Three persons, all middle aged, were overheard in dialogue.

"I've accomplish just about every vocational and financial goal I set for myself during this first half of my life, yet I'm not sure success means anything."

"As for me, I've been working hard all my life, and I've got nothing much to show for it. I'm sick of it!"

"I'm not even in control of my emotions anymore. When I feel terrible, which is much of the time now, I'm either mean to others, self-loathing, or filled with anxiety. It's not good."

These are expressions of the three most typical kinds of mid-life crises. They are questions that can't be easily answered: in midlife we question our purpose--the meaning of life; the fairness of life; and why we do bad or stupid things when we want to be good. Midlife is fundamentally about finding some integrity in our lives. Can we affirm life when it doesn't look as rosy as we once thought it could be?

When Jesus cried out "My God, my God, why hast Thou forsaken me?" he was giving words to the inward protest of everyone's midlife experience. Part of midlife is the inability to avoid suffering, unfairness, and doubt. We just can't ignore it anymore. Jesus' own response to this protest was a new perspective. He next said, "It is finished," which means it is enough; it is completed. Jesus, moving out of despair, had a vision of the integrity of his life, and his final statement from the cross--"Into Thy hands I commend my spirit"--contains the answer to the question of integrity.

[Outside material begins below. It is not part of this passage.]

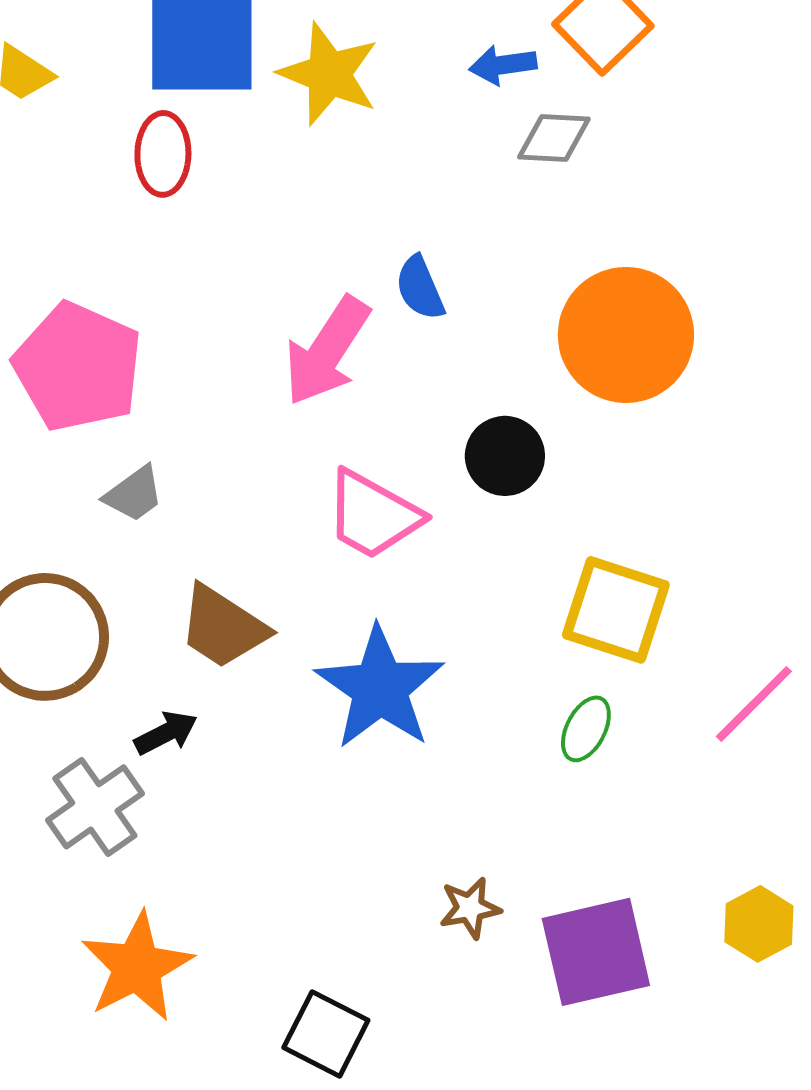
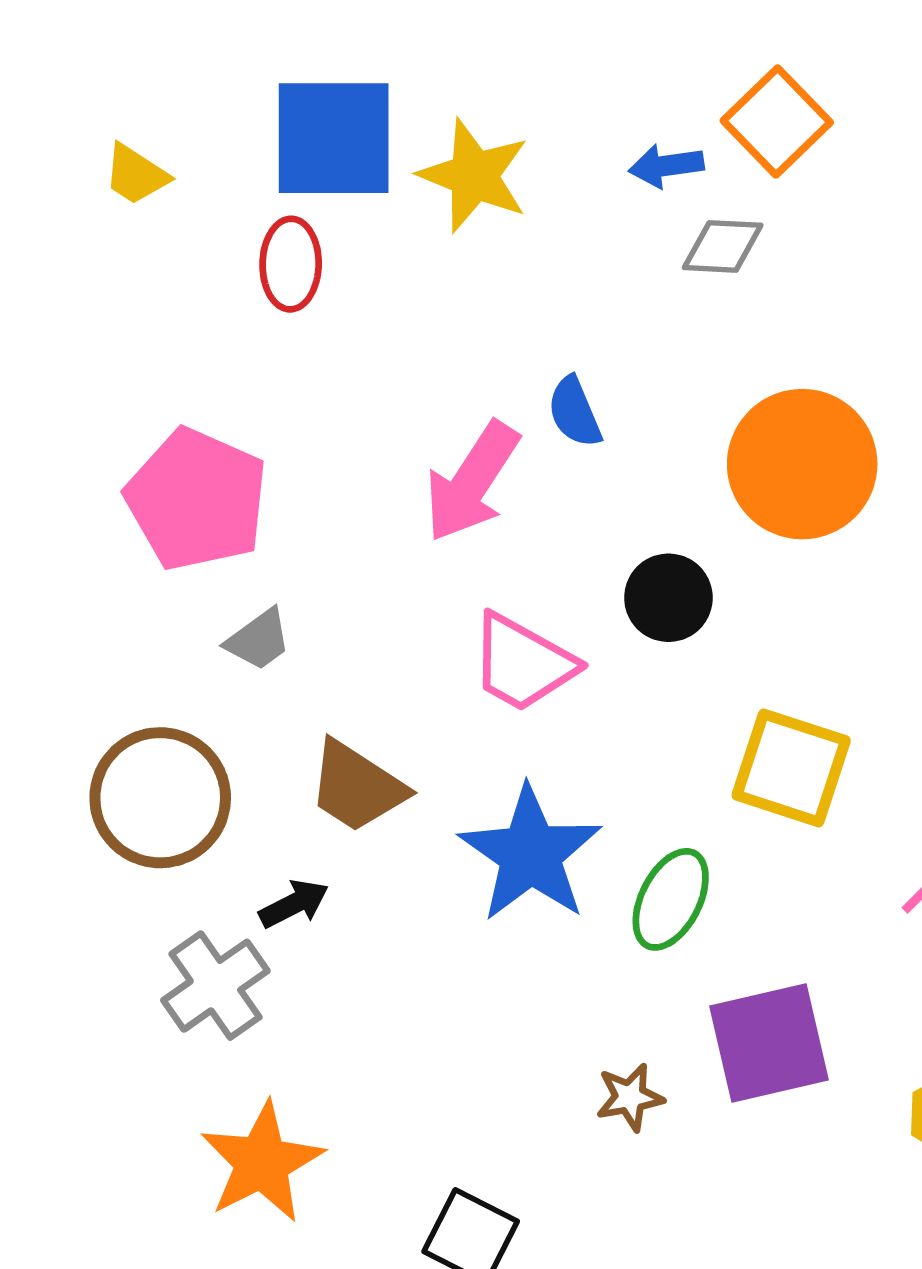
green ellipse: (586, 729) -> (671, 899), moved, size x1.4
purple square: (596, 952) -> (769, 1043), moved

Integrity is not about fairness. It is about living in the hands of God. What does that mean? It means that we are open to possibilities that our lives are meant for a higher purpose, and that our selfish desire for recognition or success is not nearly as important as the sacrifice that will be required of us when we truly answer God's call. That call might be of obvious importance, or it might be answered in secret, but our task at all ages is to be ready. If all you are called to do is to pick up a child who is hurt, then if you can join Jesus in commending yourself to God, you can also join Jesus in his vision of the completeness of his work. Our purpose on earth is not grand--not even if we become President. Our purpose is to commend ourselves humbly to God.

Yet even when we can affirm life despite doubts, unfairness, and suffering, we still run into the question-- How did we get the capacity to be evil, and how do we manage to rise above it? Carl Jung called this the encounter with one's shadow--the dark side of one's self.

One of the most profound paradoxes of the Bible stories is that those who would be our exemplars of the faith were, at one time, very sinful men and women. Jacob, a swindler, was named Israel. King David murdered Uriah, Bathsheba's husband. Solomon created a system of slavery. Peter denied Jesus three times. Paul was an accomplist to the unjust execution of Stephen. We are not called to be perfect. We are called to repent and to know that, but for the grace of God, we can do some terrible things.

The answer to the encounter with one's shadow is humility in recognizing our evil side, and the subsequent inability to be judgmental. And without judgmentalism, we can become filled with God's grace.

Midlife is a tough time, for when faced with the inevitable decline towards death, we encounter some tough questions. The answers--or the responses--are to be found in getting off our high horse and accepting the fact that our success or recognition is not what connects us to the grace of God. Instead, we walk with God when we humbly prostrate ourselves before the God who accepts us just as we are.